Substrate Spawners (Tilapia genus) - Males and females of the Tilapia genus build and defend the nest together. They aggressively protect the fertilized eggs and freshly hatched fry. Courtship can take up to a week in some circumstances, but a couple of days is more common. It is also fairly common for fish of the Tilapia genus to form bonded mating pairs, though they can also be indiscriminate breeders as well. Tilapia Rendalli and Tilapia Zillii are the two most popular commercially grown substrate spawners.
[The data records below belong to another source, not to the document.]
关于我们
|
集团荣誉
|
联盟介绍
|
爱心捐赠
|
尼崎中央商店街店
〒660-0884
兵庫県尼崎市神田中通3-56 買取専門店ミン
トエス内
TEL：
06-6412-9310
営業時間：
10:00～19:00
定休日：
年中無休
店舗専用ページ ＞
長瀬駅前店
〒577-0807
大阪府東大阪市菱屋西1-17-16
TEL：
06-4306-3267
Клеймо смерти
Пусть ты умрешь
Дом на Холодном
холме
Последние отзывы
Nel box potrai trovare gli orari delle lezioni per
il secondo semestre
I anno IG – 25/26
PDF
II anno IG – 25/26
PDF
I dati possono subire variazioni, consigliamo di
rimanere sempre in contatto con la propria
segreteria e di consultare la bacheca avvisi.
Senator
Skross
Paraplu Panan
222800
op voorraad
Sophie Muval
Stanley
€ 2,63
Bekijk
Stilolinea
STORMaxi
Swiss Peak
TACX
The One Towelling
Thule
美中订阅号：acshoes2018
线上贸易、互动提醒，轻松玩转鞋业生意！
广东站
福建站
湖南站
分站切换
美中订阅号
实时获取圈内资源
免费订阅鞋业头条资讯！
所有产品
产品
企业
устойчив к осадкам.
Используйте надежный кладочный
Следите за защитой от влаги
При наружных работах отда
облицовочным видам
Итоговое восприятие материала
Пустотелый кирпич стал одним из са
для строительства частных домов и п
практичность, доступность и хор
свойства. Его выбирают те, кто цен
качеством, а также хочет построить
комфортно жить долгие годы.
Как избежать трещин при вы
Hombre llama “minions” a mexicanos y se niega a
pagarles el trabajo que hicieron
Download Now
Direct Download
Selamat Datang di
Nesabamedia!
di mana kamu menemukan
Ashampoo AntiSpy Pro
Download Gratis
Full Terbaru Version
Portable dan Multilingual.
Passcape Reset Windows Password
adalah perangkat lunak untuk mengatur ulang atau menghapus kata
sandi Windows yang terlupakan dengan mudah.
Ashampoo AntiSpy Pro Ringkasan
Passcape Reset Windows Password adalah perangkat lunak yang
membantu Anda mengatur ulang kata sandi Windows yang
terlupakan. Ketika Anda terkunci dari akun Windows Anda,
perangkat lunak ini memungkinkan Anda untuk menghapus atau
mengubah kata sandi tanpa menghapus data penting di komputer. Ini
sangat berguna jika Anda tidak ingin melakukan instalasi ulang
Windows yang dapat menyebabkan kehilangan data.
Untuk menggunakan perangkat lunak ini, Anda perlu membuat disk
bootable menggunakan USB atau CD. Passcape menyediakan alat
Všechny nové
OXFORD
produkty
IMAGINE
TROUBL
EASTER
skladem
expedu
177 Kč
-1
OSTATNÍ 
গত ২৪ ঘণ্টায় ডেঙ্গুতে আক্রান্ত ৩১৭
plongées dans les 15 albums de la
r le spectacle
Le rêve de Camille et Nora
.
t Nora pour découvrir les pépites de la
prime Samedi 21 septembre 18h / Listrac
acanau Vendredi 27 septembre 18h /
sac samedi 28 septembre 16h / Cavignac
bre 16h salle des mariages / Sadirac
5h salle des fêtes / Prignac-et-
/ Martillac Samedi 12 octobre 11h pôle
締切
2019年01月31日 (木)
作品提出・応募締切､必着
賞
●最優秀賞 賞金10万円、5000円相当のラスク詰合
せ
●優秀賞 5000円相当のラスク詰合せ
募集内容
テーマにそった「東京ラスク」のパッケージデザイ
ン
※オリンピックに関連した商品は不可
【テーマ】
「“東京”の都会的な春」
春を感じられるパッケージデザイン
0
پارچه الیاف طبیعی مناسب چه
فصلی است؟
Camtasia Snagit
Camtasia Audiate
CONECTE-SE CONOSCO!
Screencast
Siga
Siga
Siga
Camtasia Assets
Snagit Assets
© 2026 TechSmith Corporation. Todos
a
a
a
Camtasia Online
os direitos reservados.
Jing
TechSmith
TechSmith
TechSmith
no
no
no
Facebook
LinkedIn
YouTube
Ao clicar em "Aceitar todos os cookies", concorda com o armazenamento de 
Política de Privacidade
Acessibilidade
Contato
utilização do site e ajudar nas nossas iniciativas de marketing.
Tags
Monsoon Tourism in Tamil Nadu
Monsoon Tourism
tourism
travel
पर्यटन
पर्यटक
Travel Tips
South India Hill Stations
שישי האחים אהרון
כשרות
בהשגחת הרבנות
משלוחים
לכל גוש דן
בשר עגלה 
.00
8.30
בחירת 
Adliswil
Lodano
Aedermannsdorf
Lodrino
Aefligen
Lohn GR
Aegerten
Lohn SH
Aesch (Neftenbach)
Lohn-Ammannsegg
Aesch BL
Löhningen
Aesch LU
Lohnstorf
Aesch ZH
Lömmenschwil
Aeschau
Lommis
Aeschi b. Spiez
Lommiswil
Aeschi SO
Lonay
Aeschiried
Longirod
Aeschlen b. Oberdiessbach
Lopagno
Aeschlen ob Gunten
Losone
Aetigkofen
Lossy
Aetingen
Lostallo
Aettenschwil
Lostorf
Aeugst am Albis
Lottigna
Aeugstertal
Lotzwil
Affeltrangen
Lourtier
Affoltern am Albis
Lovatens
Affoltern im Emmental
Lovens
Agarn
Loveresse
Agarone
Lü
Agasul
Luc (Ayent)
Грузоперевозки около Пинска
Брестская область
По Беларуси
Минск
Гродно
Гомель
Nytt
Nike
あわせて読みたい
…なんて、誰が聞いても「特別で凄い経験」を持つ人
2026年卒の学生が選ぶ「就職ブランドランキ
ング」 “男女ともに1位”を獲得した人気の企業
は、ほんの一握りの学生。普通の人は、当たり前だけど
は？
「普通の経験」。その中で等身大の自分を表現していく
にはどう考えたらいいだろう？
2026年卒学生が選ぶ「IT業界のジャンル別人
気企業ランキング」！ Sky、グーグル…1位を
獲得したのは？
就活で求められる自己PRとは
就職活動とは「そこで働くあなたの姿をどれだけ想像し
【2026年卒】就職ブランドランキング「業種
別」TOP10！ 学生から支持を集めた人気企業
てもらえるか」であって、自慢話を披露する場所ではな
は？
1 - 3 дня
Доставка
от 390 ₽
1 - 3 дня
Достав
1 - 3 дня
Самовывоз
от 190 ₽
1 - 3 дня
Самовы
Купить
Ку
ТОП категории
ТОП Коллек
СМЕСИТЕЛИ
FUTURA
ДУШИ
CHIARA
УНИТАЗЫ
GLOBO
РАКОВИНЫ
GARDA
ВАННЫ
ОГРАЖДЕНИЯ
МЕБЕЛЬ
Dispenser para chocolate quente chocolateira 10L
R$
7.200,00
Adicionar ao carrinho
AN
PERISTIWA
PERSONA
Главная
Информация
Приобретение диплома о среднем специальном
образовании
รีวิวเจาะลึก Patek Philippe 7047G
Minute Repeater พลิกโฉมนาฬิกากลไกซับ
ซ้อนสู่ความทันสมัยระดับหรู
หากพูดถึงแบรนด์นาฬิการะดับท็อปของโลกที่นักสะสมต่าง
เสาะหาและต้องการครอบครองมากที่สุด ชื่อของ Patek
Maternal Mouthbrooders (Oreochromis genus) - Males will claim a "nesting area" and guard it aggressively from intruders. If a substrate (rocks, mud, etc.) is present the male will dig a round pit several inches deep. If no substrate is present, the male will simply claim an area as his nest. The male will then wait for a spawn ready female to visit. The female lays her eggs in a suitable male's pit (nest), the male then fertilizes them and the female gathers them up into her mouth (buccal cavity) to incubate for 7-14 days. The male promptly chases the female from his nest following spawning and awaits another willing female to visit his nest. Courtship is most often mere minutes, though it can occasionally last up to several hours to perhaps a day. The female does not eat any food during this 7-14 day incubation period (which is one of the primary reasons why females of the Oreochromis genus grow slower than males). She will release the fry once they are ready to swim freely. For a few more days, she will protect them, and the fry will swim back into her mouth if frightened. Some females are more inclined to protect fry after release than others. Some will simply abandon them following release and go off looking for something to eat. Oreochromis are the most widely cultured tilapia in the world. The most popular are Nile Tilapia (O. Niloticus), Blue Tilapia (O. Aureus) and Mozambique Tilapia (O. Mossambicus) in that order.
Biparental Mouthbrooders (Sarotherodon Galilaeus) - Spawning behavior is very similar to Oreochromis, except both parents will brood the eggs and defend the hatched fry.
Parental Mouthbrooders (Sarotherodon Melanotheron) - Male broods the eggs while the female leaves the nest following spawning.